▼▼▼
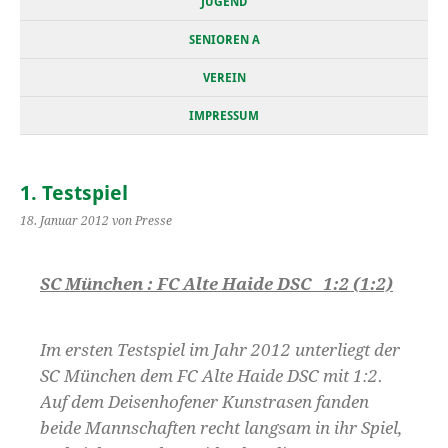
JUGEND
SENIOREN A
VEREIN
IMPRESSUM
1. Testspiel
18. Januar 2012
von Presse
SC München : FC Alte Haide DSC 1:2 (1:2)
Im ersten Testspiel im Jahr 2012 unterliegt der
SC München dem FC Alte Haide DSC mit 1:2.
Auf dem Deisenhofener Kunstrasen fanden
beide Mannschaften recht langsam in ihr Spiel,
▲▲▲
Task item: Excluding the images, return each record above precisely as written.

Reply:
JUGEND
SENIOREN A
VEREIN
IMPRESSUM
1. Testspiel
18. Januar 2012
von Presse
SC München : FC Alte Haide DSC 1:2 (1:2)
Im ersten Testspiel im Jahr 2012 unterliegt der
SC München dem FC Alte Haide DSC mit 1:2.
Auf dem Deisenhofener Kunstrasen fanden
beide Mannschaften recht langsam in ihr Spiel,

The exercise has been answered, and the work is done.